The decision to make the scenarios public before the tests begin marks a step toward greater transparency in supervision by the Fed. The central bank didn’t disclose the scenarios when it started its 2011 capital plan review in November last year. The Fed published them after completing those tests in March.

“To make the stress-testing credible, it is important to be very clear about what the stress assumptions are and to announce some set of the results, including a clear and reasonable plan to build capital if a bank comes up short,” said Randall Kroszner, a professor of economics at the Booth School of Business at the University of Chicago and a former Fed governor.

Dealing With Shocks
The Fed will also publish the results of the tests for the 19 largest bank holding companies in late March. Six institutions with large trading operations will have to estimate potential losses from a hypothetical “global market shock,” the Fed said. That shock will be based on market price movements seen during the second half of 2008, it said, and include a scenario involving “sharp market price movements in European sovereign and financial sectors.”

“Given the real concerns about Europe, it is prudent to make sure that bank management has thought through how they would deal with such a shock,” Kroszner said.

The Fed said it would publish the results of the market shock scenario of the six institutions: Bank of America Corp. (BAC), Citigroup Inc., Goldman Sachs Group Inc. (GS), JPMorgan Chase & Co., Morgan Stanley (MS) and Wells Fargo & Company.

“This is a massive amount of information they will give to markets to judge the quality of banks,” said Doug Landy, a partner at Allen & Overy LLP and a former New York Fed attorney.

Capital Distributions
The Fed said it would approve dividend increases and other capital distributions “only for companies whose capital plans are approved by supervisors and are able to demonstrate sufficient financial strength to operate as successful financial intermediaries under stressed macroeconomic and financial market scenarios.”

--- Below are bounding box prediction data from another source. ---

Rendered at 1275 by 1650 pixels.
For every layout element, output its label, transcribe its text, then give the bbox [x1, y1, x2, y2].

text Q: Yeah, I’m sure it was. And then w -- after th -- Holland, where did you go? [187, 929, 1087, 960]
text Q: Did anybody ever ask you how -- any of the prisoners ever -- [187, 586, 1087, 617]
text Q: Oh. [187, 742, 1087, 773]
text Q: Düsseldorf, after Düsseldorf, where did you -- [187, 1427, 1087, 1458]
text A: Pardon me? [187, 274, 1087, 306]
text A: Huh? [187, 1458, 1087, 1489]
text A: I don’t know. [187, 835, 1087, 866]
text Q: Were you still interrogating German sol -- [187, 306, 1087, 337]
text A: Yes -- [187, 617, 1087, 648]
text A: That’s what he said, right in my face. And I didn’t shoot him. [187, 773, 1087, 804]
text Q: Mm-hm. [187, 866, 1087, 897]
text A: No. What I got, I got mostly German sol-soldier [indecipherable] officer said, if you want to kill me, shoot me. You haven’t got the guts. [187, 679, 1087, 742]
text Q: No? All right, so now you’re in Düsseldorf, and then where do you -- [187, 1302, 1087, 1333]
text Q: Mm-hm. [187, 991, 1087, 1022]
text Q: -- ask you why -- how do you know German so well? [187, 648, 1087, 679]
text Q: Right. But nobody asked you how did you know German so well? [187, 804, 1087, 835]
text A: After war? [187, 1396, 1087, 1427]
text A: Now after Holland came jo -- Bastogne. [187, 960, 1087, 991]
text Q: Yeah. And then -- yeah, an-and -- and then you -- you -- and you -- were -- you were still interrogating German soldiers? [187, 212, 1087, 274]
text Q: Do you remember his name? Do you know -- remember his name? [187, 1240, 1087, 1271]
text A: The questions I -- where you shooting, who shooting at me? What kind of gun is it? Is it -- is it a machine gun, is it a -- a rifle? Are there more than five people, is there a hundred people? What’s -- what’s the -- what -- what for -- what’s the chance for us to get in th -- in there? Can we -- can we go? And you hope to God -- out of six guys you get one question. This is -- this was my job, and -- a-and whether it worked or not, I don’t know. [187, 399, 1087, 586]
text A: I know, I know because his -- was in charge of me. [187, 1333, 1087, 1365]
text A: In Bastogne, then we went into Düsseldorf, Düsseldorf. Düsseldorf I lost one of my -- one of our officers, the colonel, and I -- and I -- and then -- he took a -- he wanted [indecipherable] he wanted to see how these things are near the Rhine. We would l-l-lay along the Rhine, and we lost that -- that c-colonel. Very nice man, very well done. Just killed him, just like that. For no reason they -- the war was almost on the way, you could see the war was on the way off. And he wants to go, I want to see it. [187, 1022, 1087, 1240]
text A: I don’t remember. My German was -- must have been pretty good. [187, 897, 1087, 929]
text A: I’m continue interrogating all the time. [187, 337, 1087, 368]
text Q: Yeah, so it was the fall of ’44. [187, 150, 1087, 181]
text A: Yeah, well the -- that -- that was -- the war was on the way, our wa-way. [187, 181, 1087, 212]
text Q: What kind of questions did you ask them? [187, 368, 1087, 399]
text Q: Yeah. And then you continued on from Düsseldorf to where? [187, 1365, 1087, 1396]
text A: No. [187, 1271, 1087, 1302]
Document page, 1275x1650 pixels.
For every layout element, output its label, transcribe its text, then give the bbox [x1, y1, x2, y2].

Fed Chairman Ben S. Bernanke and his colleagues this month cut their growth forecasts for 2012 and said unemployment will average 8.5 percent to 8.7 percent in the final three months of next year, up from a prior range of 7.8 percent to 8.2 percent.

“While recent incoming data suggested reduced odds that the economy would slide back into recession, participants still saw significant downside risks,” according to minutes of the Nov. 1-2 meeting, released yesterday. “Risks included potential spillovers to U.S. financial markets and institutions, and so to the broader U.S. economy, if the European debt and banking crisis were to worsen significantly.”

The capital plan reviews and stress tests have inserted the Fed into decisions normally reserved for banks’ boards of directors. Executives at some of America’s biggest financial firms have bristled at the intrusion.

JPMorgan Chase & Co. (JPM) chairman and chief executive Jamie Dimon was asked by an analyst in July if he would seek Fed approval to pay out additional capital.

“I think it is important to point out that the board is responsible for this company, not just the regulators,” Dimon responded. “It is still America. Capitalism is still alive.”

“If regulators start making all the capital decisions, then they should be on the board,” Dimon said, according to a transcript of the July 14 conference call.